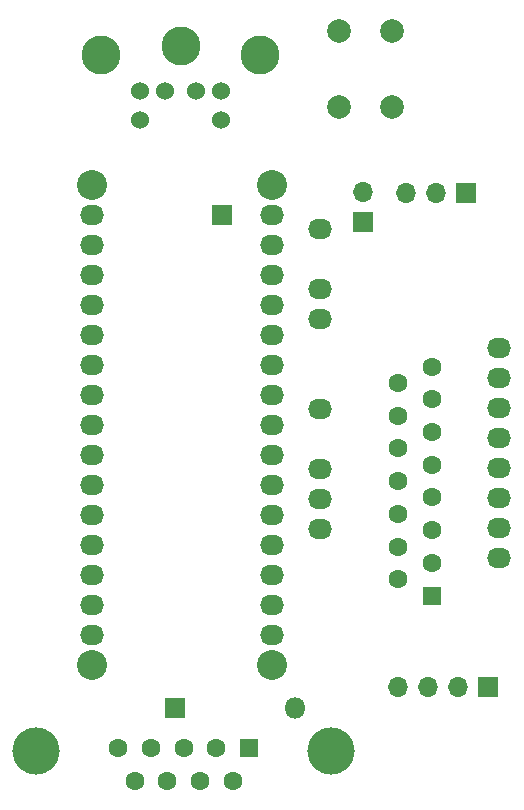
<source format=gbr>
%TF.GenerationSoftware,KiCad,Pcbnew,(6.0.2)*%
%TF.CreationDate,2024-04-06T20:18:03+01:00*%
%TF.ProjectId,amigaps2 revision1.6,616d6967-6170-4733-9220-726576697369,rev?*%
%TF.SameCoordinates,Original*%
%TF.FileFunction,Soldermask,Top*%
%TF.FilePolarity,Negative*%
%FSLAX46Y46*%
G04 Gerber Fmt 4.6, Leading zero omitted, Abs format (unit mm)*
G04 Created by KiCad (PCBNEW (6.0.2)) date 2024-04-06 20:18:03*
%MOMM*%
%LPD*%
G01*
G04 APERTURE LIST*
%ADD10O,2.032000X1.727200*%
%ADD11C,2.540000*%
%ADD12R,1.700000X1.700000*%
%ADD13O,1.700000X1.700000*%
%ADD14C,1.600000*%
%ADD15C,4.000000*%
%ADD16R,1.600000X1.600000*%
%ADD17R,1.800000X1.800000*%
%ADD18O,1.800000X1.800000*%
%ADD19C,1.524000*%
%ADD20C,3.300000*%
%ADD21C,2.000000*%
G04 APERTURE END LIST*
D10*
%TO.C,P1*%
X139446000Y-71247000D03*
X139446000Y-73787000D03*
X139446000Y-76327000D03*
X139446000Y-78867000D03*
X139446000Y-81407000D03*
X139446000Y-83947000D03*
X139446000Y-86487000D03*
X139446000Y-91567000D03*
X139446000Y-94107000D03*
X139446000Y-96647000D03*
X139446000Y-99187000D03*
X139446000Y-101727000D03*
X139446000Y-104267000D03*
X139446000Y-106807000D03*
X139446000Y-89027000D03*
%TD*%
%TO.C,P2*%
X154686000Y-71247000D03*
X154686000Y-73787000D03*
X154686000Y-76327000D03*
X154686000Y-78867000D03*
X154686000Y-81407000D03*
X154686000Y-83947000D03*
X154686000Y-86487000D03*
X154686000Y-89027000D03*
X154686000Y-91567000D03*
X154686000Y-94107000D03*
X154686000Y-96647000D03*
X154686000Y-99187000D03*
X154686000Y-101727000D03*
X154686000Y-104267000D03*
X154686000Y-106807000D03*
%TD*%
D11*
%TO.C,P3*%
X139446000Y-68707000D03*
%TD*%
%TO.C,P4*%
X139446000Y-109347000D03*
%TD*%
%TO.C,P5*%
X154686000Y-109347000D03*
%TD*%
%TO.C,P6*%
X154686000Y-68707000D03*
%TD*%
D10*
%TO.C,*%
X173959507Y-97770000D03*
%TD*%
%TO.C,*%
X173959507Y-85070000D03*
%TD*%
D12*
%TO.C,REF\u002A\u002A*%
X162458400Y-71780400D03*
D13*
X162458400Y-69240400D03*
%TD*%
D14*
%TO.C,*%
X165384200Y-93759200D03*
%TD*%
D10*
%TO.C,*%
X173959507Y-95230000D03*
%TD*%
%TO.C,*%
X158750000Y-80010000D03*
%TD*%
D14*
%TO.C,*%
X165384200Y-96529200D03*
%TD*%
D10*
%TO.C,*%
X173959507Y-100310000D03*
%TD*%
%TO.C,*%
X173959507Y-90150000D03*
%TD*%
%TO.C,*%
X173959507Y-87610000D03*
%TD*%
D14*
%TO.C,*%
X165384200Y-102069200D03*
%TD*%
D12*
%TO.C,CONFIG*%
X171181000Y-69367000D03*
D13*
X168641000Y-69367000D03*
X166101000Y-69367000D03*
%TD*%
D14*
%TO.C,*%
X168224200Y-89604200D03*
%TD*%
D10*
%TO.C,*%
X158750000Y-87630000D03*
%TD*%
D15*
%TO.C,Female DSUB9 connector*%
X134741000Y-116632000D03*
X159741000Y-116632000D03*
D14*
X148626000Y-119172000D03*
X145856000Y-119172000D03*
X150011000Y-116332000D03*
X144471000Y-116332000D03*
X151396000Y-119172000D03*
X141701000Y-116332000D03*
X143086000Y-119172000D03*
D16*
X152781000Y-116332000D03*
D14*
X147241000Y-116332000D03*
%TD*%
D17*
%TO.C,DIODE*%
X146470000Y-113010000D03*
D18*
X156630000Y-113010000D03*
%TD*%
D10*
%TO.C,*%
X158750000Y-95250000D03*
%TD*%
D14*
%TO.C,*%
X168224200Y-95144200D03*
%TD*%
%TO.C,*%
X168224200Y-84064200D03*
%TD*%
D19*
%TO.C,J1*%
X143568000Y-60706000D03*
X150368000Y-60706000D03*
D20*
X146968000Y-56906000D03*
X140218000Y-57706000D03*
X153718000Y-57706000D03*
D19*
X143568000Y-63206000D03*
X150368000Y-63206000D03*
X145668000Y-60706000D03*
X148268000Y-60706000D03*
%TD*%
D16*
%TO.C,*%
X168224200Y-103454200D03*
%TD*%
D12*
%TO.C,REF\u002A\u002A*%
X173020000Y-111175000D03*
D13*
X170480000Y-111175000D03*
X167940000Y-111175000D03*
X165400000Y-111175000D03*
%TD*%
D10*
%TO.C,*%
X158750000Y-77470000D03*
%TD*%
D14*
%TO.C,*%
X165384200Y-90989200D03*
%TD*%
D10*
%TO.C,*%
X173959507Y-82530000D03*
%TD*%
D14*
%TO.C,*%
X168224200Y-100684200D03*
%TD*%
D10*
%TO.C,*%
X173959507Y-92690000D03*
%TD*%
%TO.C,*%
X158750000Y-97790000D03*
%TD*%
D14*
%TO.C,*%
X168224200Y-97914200D03*
%TD*%
D21*
%TO.C,MouseDPI*%
X164846000Y-62126000D03*
X164846000Y-55626000D03*
X160346000Y-62126000D03*
X160346000Y-55626000D03*
%TD*%
D12*
%TO.C,REF\u002A\u002A*%
X150469600Y-71221600D03*
%TD*%
D14*
%TO.C,*%
X165384200Y-99299200D03*
%TD*%
%TO.C,*%
X165384200Y-85449200D03*
%TD*%
D10*
%TO.C,*%
X158750000Y-72390000D03*
%TD*%
%TO.C,*%
X158750000Y-92710000D03*
%TD*%
D14*
%TO.C,*%
X168224200Y-86834200D03*
%TD*%
%TO.C,*%
X165384200Y-88219200D03*
%TD*%
%TO.C,*%
X168224200Y-92374200D03*
%TD*%
M02*

</source>
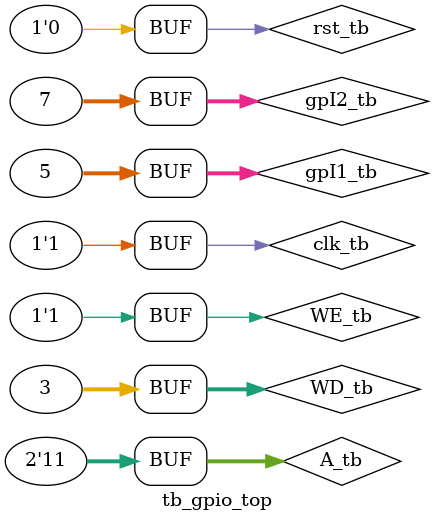
<source format=v>
`timescale 1ns / 1ps


module tb_gpio_top;
    //inputs
    reg     [1:0]   A_tb;
    reg             WE_tb;
    reg     [31:0]  gpI1_tb;
    reg     [31:0]  gpI2_tb;
    reg     [31:0]  WD_tb;
    reg             rst_tb;  
    reg             clk_tb;

    //outputs
    wire [31:0] RD_tb;
    wire [31:0] gpO1_tb;
    wire [31:0] gpO2_tb;
   
    gpio_top DUT1(
        .A(A_tb),
        .WE(WE_tb),
        .gpI1(gpI1_tb),
        .gpI2(gpI2_tb),
        .WD(WD_tb),
        .Rst(rst_tb),
        .Clk(clk_tb),
        .gpO1(gpO1_tb),
        .gpO2(gpO2_tb),
        .RD(RD_tb)
    );   
       
    task tick; 
        begin 
           clk_tb = 0; #5; // Set bit 1 --> 0 after 5 time units
           clk_tb = 1; #5;
        end
    endtask

    initial begin
        begin
            // Reset GPIO module
            rst_tb = 1;
            tick;
            rst_tb = 0;
        
            // Set up GPIO module
            WE_tb = 1'b1;
            
            // Give test values to input
            WD_tb = 3;
            gpI1_tb = 5;
            gpI2_tb = 7;
            
            // Test all values for A
            A_tb = 2'b00;
            tick;
            
            A_tb = 2'b01;
            tick;
            
            A_tb = 2'b10;
            tick;
            
            A_tb = 2'b11;
            tick;
        end
    end
endmodule

</source>
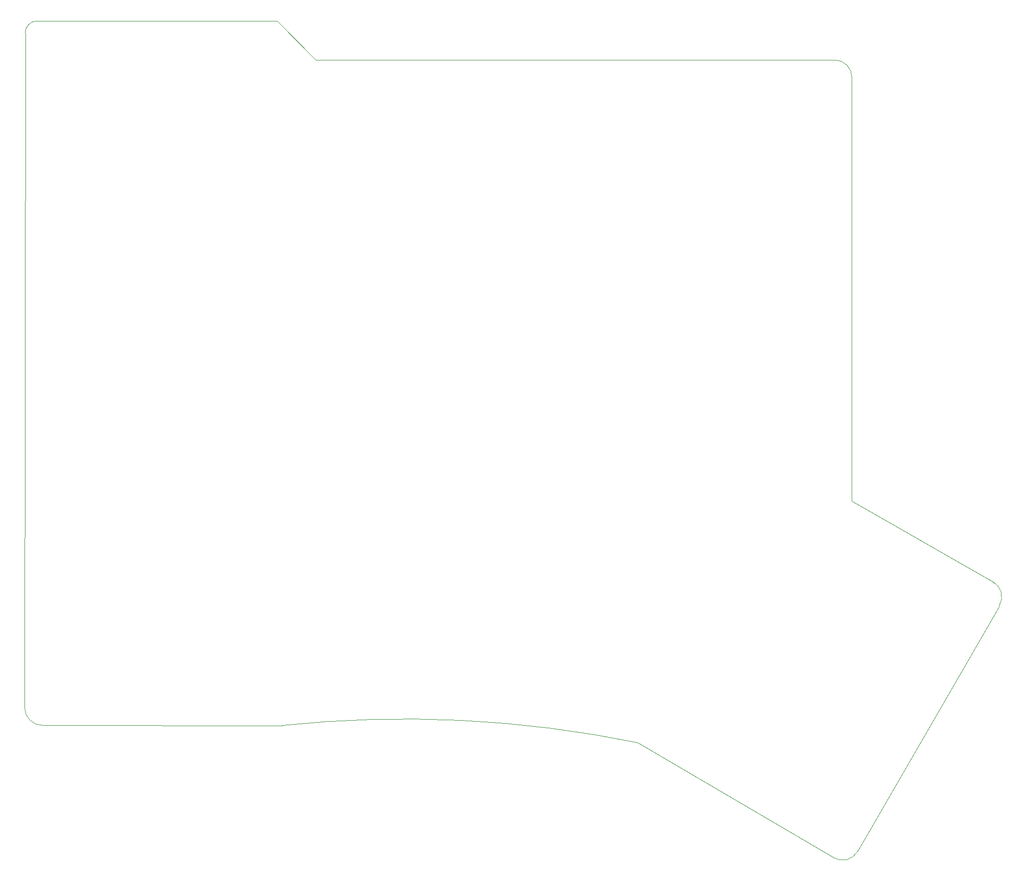
<source format=gm1>
G04 #@! TF.GenerationSoftware,KiCad,Pcbnew,(5.1.5)-3*
G04 #@! TF.CreationDate,2020-05-15T01:32:17+04:00*
G04 #@! TF.ProjectId,redox_rev2_ng-BOTTOM,7265646f-785f-4726-9576-325f6e672d42,2.0 NG*
G04 #@! TF.SameCoordinates,Original*
G04 #@! TF.FileFunction,Profile,NP*
%FSLAX46Y46*%
G04 Gerber Fmt 4.6, Leading zero omitted, Abs format (unit mm)*
G04 Created by KiCad (PCBNEW (5.1.5)-3) date 2020-05-15 01:32:17*
%MOMM*%
%LPD*%
G04 APERTURE LIST*
%ADD10C,0.100000*%
G04 APERTURE END LIST*
D10*
X121800000Y-35983500D02*
X128300000Y-42600000D01*
X79100000Y-37983500D02*
G75*
G02X81100000Y-35983500I2000000J0D01*
G01*
X81100000Y-35983500D02*
X121800000Y-35983500D01*
X122659683Y-155417003D02*
G75*
G02X182950000Y-158350000I20692823J-195767554D01*
G01*
X82000000Y-155400000D02*
X122659683Y-155417004D01*
X82000000Y-155400000D02*
G75*
G02X79000000Y-152400000I0J3000000D01*
G01*
X79100000Y-37983500D02*
X79000000Y-152400000D01*
X243151923Y-131071775D02*
G75*
G02X244200000Y-135100000I-1451923J-2528225D01*
G01*
X219210000Y-45584917D02*
X219210000Y-117314917D01*
X219210000Y-117314917D02*
X243150000Y-131070000D01*
X216300000Y-42600000D02*
X128300000Y-42600000D01*
X182950000Y-158350000D02*
X216100000Y-177850000D01*
X220198073Y-176751923D02*
G75*
G02X216100000Y-177850000I-2598075J1499998D01*
G01*
X216300000Y-42600000D02*
G75*
G02X219210000Y-45584917I-5066J-2915879D01*
G01*
X220200000Y-176750000D02*
X244200000Y-135100000D01*
M02*

</source>
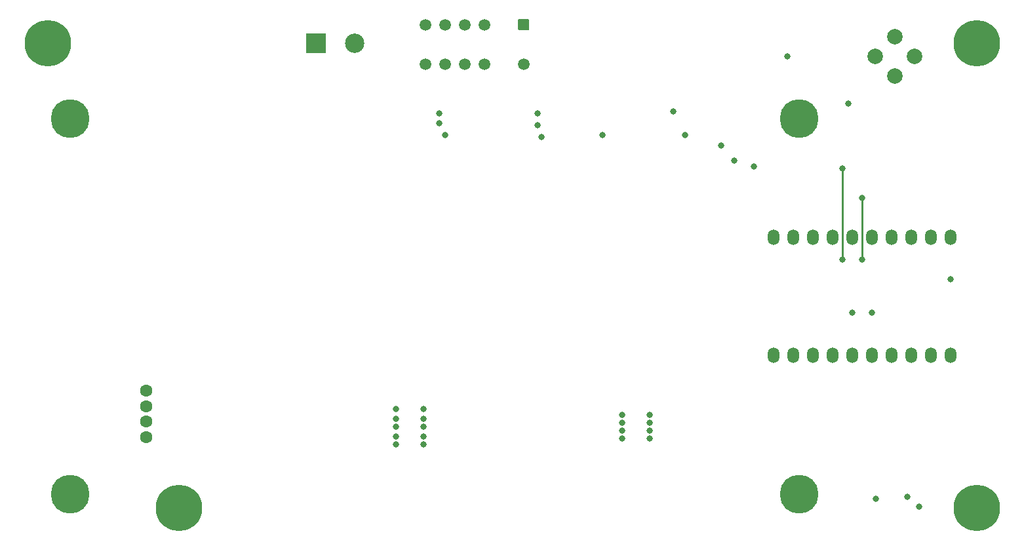
<source format=gbl>
G04 #@! TF.GenerationSoftware,KiCad,Pcbnew,(5.1.10)-1*
G04 #@! TF.CreationDate,2021-10-31T21:23:51-04:00*
G04 #@! TF.ProjectId,Hardware-YurtThermostat,48617264-7761-4726-952d-597572745468,rev?*
G04 #@! TF.SameCoordinates,Original*
G04 #@! TF.FileFunction,Copper,L4,Bot*
G04 #@! TF.FilePolarity,Positive*
%FSLAX46Y46*%
G04 Gerber Fmt 4.6, Leading zero omitted, Abs format (unit mm)*
G04 Created by KiCad (PCBNEW (5.1.10)-1) date 2021-10-31 21:23:51*
%MOMM*%
%LPD*%
G01*
G04 APERTURE LIST*
G04 #@! TA.AperFunction,ComponentPad*
%ADD10C,5.000000*%
G04 #@! TD*
G04 #@! TA.AperFunction,ComponentPad*
%ADD11C,3.400000*%
G04 #@! TD*
G04 #@! TA.AperFunction,ConnectorPad*
%ADD12C,6.000000*%
G04 #@! TD*
G04 #@! TA.AperFunction,ComponentPad*
%ADD13C,1.597660*%
G04 #@! TD*
G04 #@! TA.AperFunction,ComponentPad*
%ADD14R,2.500000X2.500000*%
G04 #@! TD*
G04 #@! TA.AperFunction,ComponentPad*
%ADD15C,2.500000*%
G04 #@! TD*
G04 #@! TA.AperFunction,ComponentPad*
%ADD16C,1.500000*%
G04 #@! TD*
G04 #@! TA.AperFunction,ComponentPad*
%ADD17C,2.000000*%
G04 #@! TD*
G04 #@! TA.AperFunction,ComponentPad*
%ADD18O,1.524000X2.000000*%
G04 #@! TD*
G04 #@! TA.AperFunction,ViaPad*
%ADD19C,0.800000*%
G04 #@! TD*
G04 #@! TA.AperFunction,Conductor*
%ADD20C,0.250000*%
G04 #@! TD*
G04 APERTURE END LIST*
D10*
X97950000Y-113270000D03*
X97950000Y-64730000D03*
X192050000Y-64730000D03*
X192050000Y-113270000D03*
D11*
X215000000Y-115000000D03*
D12*
X215000000Y-115000000D03*
X112000000Y-115000000D03*
D11*
X112000000Y-115000000D03*
X215000000Y-55000000D03*
D12*
X215000000Y-55000000D03*
X95000000Y-55000000D03*
D11*
X95000000Y-55000000D03*
D13*
X107696000Y-105869740D03*
X107696000Y-103868220D03*
X107696000Y-101871780D03*
X107696000Y-99870260D03*
D14*
X129620000Y-55000000D03*
D15*
X134620000Y-55000000D03*
D16*
X156464000Y-57658000D03*
X151384000Y-57658000D03*
X148844000Y-57658000D03*
X146304000Y-57658000D03*
X143764000Y-57658000D03*
X143764000Y-52578000D03*
X146304000Y-52578000D03*
X148844000Y-52578000D03*
X151384000Y-52578000D03*
G04 #@! TA.AperFunction,ComponentPad*
G36*
G01*
X155964500Y-51828000D02*
X156963500Y-51828000D01*
G75*
G02*
X157214000Y-52078500I0J-250500D01*
G01*
X157214000Y-53077500D01*
G75*
G02*
X156963500Y-53328000I-250500J0D01*
G01*
X155964500Y-53328000D01*
G75*
G02*
X155714000Y-53077500I0J250500D01*
G01*
X155714000Y-52078500D01*
G75*
G02*
X155964500Y-51828000I250500J0D01*
G01*
G37*
G04 #@! TD.AperFunction*
D17*
X204450000Y-54100000D03*
X206990000Y-56640000D03*
X201910000Y-56640000D03*
X204450000Y-59180000D03*
D18*
X211594000Y-80021000D03*
X209054000Y-80021000D03*
X206514000Y-80021000D03*
X203974000Y-80021000D03*
X201434000Y-80021000D03*
X198894000Y-80021000D03*
X196354000Y-80021000D03*
X193814000Y-80021000D03*
X191274000Y-80021000D03*
X188734000Y-80021000D03*
X188734000Y-95261000D03*
X191274000Y-95261000D03*
X193814000Y-95261000D03*
X196354000Y-95261000D03*
X198894000Y-95261000D03*
X201434000Y-95261000D03*
X203974000Y-95261000D03*
X206514000Y-95261000D03*
X209054000Y-95261000D03*
X211594000Y-95261000D03*
D19*
X158750000Y-67056000D03*
X146304000Y-66802000D03*
X145542000Y-64008000D03*
X158242000Y-64008000D03*
X139954000Y-104521000D03*
X201930000Y-113792000D03*
X207588000Y-114858000D03*
X198374000Y-62738000D03*
X190500000Y-56642000D03*
X166624000Y-66802000D03*
X175768000Y-63754000D03*
X186182000Y-70866000D03*
X183642000Y-70104000D03*
X143510000Y-104521000D03*
X143510000Y-105791000D03*
X143510000Y-103505000D03*
X139954000Y-105791000D03*
X139954000Y-103505000D03*
X139954000Y-106807000D03*
X139954000Y-102235000D03*
X143510000Y-102235000D03*
X143510000Y-106807000D03*
X145542000Y-65278000D03*
X158242000Y-65532000D03*
X172720000Y-102997000D03*
X172720000Y-105029000D03*
X172720000Y-104013000D03*
X169164000Y-102997000D03*
X169164000Y-104013000D03*
X169164000Y-106045000D03*
X169164000Y-105029000D03*
X172720000Y-106045000D03*
X181991000Y-68199000D03*
X211582000Y-85471000D03*
X198882000Y-89789000D03*
X201422000Y-89789000D03*
X205994000Y-113538000D03*
X177292000Y-66802000D03*
X200152000Y-82931000D03*
X200151996Y-74930000D03*
X197611996Y-82931004D03*
X197612000Y-71120000D03*
D20*
X200152000Y-82931000D02*
X200152000Y-74930004D01*
X200152000Y-74930004D02*
X200151996Y-74930000D01*
X197611996Y-82931004D02*
X197611996Y-71120004D01*
X197611996Y-71120004D02*
X197612000Y-71120000D01*
M02*

</source>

▸ **Exercise goal**: Within the material above, extract exactly the lines that start at the line containing "G04 #@! TA.AperFunction,ViaPad*" and stop after the line containing "X151384000Y-52578000D03*", and only those.

▸ **Exercise output**:
G04 #@! TA.AperFunction,ViaPad*
%ADD19C,0.800000*%
G04 #@! TD*
G04 #@! TA.AperFunction,Conductor*
%ADD20C,0.250000*%
G04 #@! TD*
G04 APERTURE END LIST*
D10*
X97950000Y-113270000D03*
X97950000Y-64730000D03*
X192050000Y-64730000D03*
X192050000Y-113270000D03*
D11*
X215000000Y-115000000D03*
D12*
X215000000Y-115000000D03*
X112000000Y-115000000D03*
D11*
X112000000Y-115000000D03*
X215000000Y-55000000D03*
D12*
X215000000Y-55000000D03*
X95000000Y-55000000D03*
D11*
X95000000Y-55000000D03*
D13*
X107696000Y-105869740D03*
X107696000Y-103868220D03*
X107696000Y-101871780D03*
X107696000Y-99870260D03*
D14*
X129620000Y-55000000D03*
D15*
X134620000Y-55000000D03*
D16*
X156464000Y-57658000D03*
X151384000Y-57658000D03*
X148844000Y-57658000D03*
X146304000Y-57658000D03*
X143764000Y-57658000D03*
X143764000Y-52578000D03*
X146304000Y-52578000D03*
X148844000Y-52578000D03*
X151384000Y-52578000D03*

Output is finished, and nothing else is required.